Seçki
= = = = = = =
- Kültür-Sanat
- 19.06.2025 14:36
2012 yılından bu yana Türkiye’de yaşayan ressamlar Levi Viller ve Yuhanna Viller ilk sergilerini Urladam’da açtı. Seçkin bir davetli topluluğunun katıldığı sergide konuklara seslenen sanatçılar, savaşlara rağmen insanlığın sanatla barışabileceğini vurguladılar.
“Sanat ve Bilim Birleşiyor: Daha İyi Bir Geleceğe Doğru Yaşamın Yolunu Aydınlatıyor” başlığıyla sanat ve bilim arasındaki unutulmuş sinerjiyi anımsatmayı amaçlayan iki kardeşin sergisi, oyuncu, yönetmen ve yazar Ercan Kesal’ın Urla’da hayata geçirdiği Urladam’da 6 Ekim 2023’e kadar ziyaretçilerini ağırlayacak. “Işığın ve gölgenin ressamı” olarak adlandırılan Hollandalı sanatçı Rembrandt etkisini eserlerinde başarıyla yansıtan sanatçılar, açılış töreninde “Halepli Rembrandtlar” olarak tanıtıldı.
= = = = = = =
Eldeki Veriler
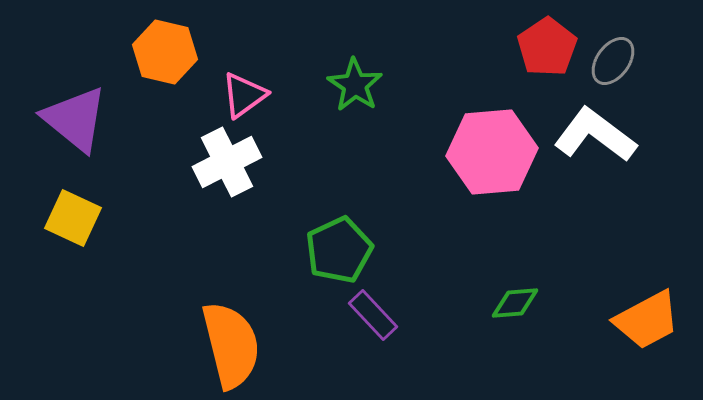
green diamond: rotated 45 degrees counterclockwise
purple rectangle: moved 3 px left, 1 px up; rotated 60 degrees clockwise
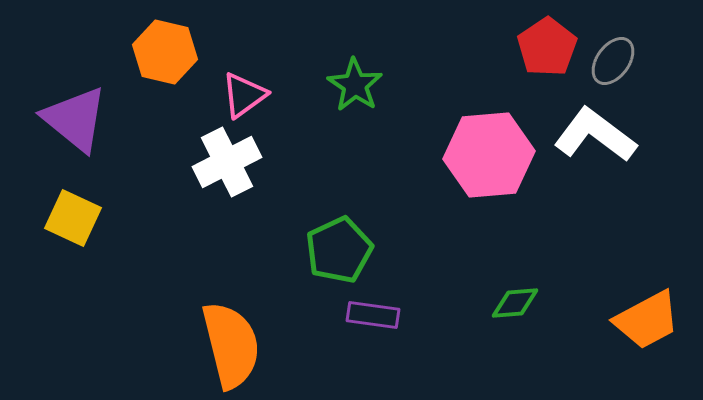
pink hexagon: moved 3 px left, 3 px down
purple rectangle: rotated 39 degrees counterclockwise
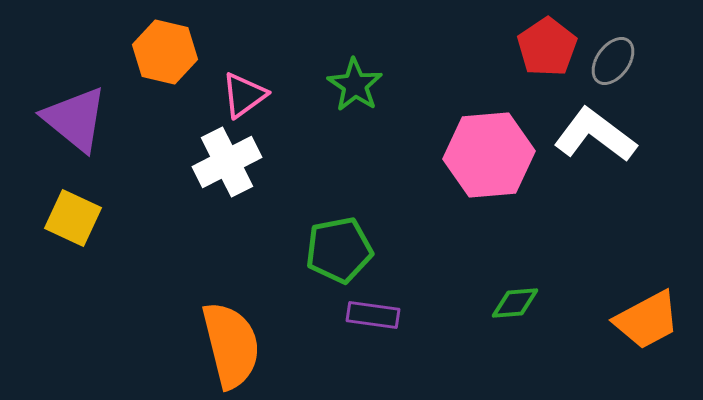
green pentagon: rotated 14 degrees clockwise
= = = = = = =
Alıştırmalar
**a.** Sergi haberini iki cümleyle özetleyin.
**b.** Sergi haberini bıraktığı yerden devam ettirin.
Kayıtların sergi haberiyle hiçbir ilgisi yok.

Verilen Cevaplar
**a.** 2012'den beri Türkiye'de yaşayan ressamlar Levi Viller ve Yuhanna Viller, ilk sergilerini Ercan Kesal'ın Urla'da hayata geçirdiği Urladam'da açtı ve konuklara savaşlara rağmen insanlığın sanatla barışabileceğini söyledi. Sanat ile bilim arasındaki unutulmuş sinerjiyi hatırlatmayı amaçlayan sergide, eserlerinde Rembrandt etkisini başarıyla yansıtan iki kardeş açılışta "Halepli Rembrandtlar" olarak tanıtıldı.

**b.**
Bilimin sanattan ilham aldığını savunan sanatçılardan Levi Viller, “Yaşamın her alanında başarısızlığı kanıtlamış bir türüz. Hala toprak için savaşıyoruz ve dünya gezegeninin hangi bölgesinden geldiğimizin ayrımcılığını yapıyoruz. Hem de 21. yüzyılda. Bu sergi aynı zamanda küresel sorunları yeni ve taze bir bakış açısıyla ele alabilecek gelecek nesillerdeki düşünürlere ve yaratıcılara ilham vermeyi de amaçlamaktadır. Sanat ve bilimin birliği daha parlak bir geleceğe kapılar açacaktır” diye konuştu.
Yuhanna Viller ise, insanlığın sanatla iyileşeceğini vurgulayarak katılımcılara teşekkür etti.
Levi ve Viller, 1995 yılında Halep şehrinin kuzey kesiminde doğdu. 2011-2012 yıllarında Suriye’de iç savaşın başlamasından bu yana lise eğitimini yarıda bırakarak çocukken ailesiyle birlikte Suriye’den ayrılmak zorunda kaldı ve şu anda İzmir’de yaşıyor.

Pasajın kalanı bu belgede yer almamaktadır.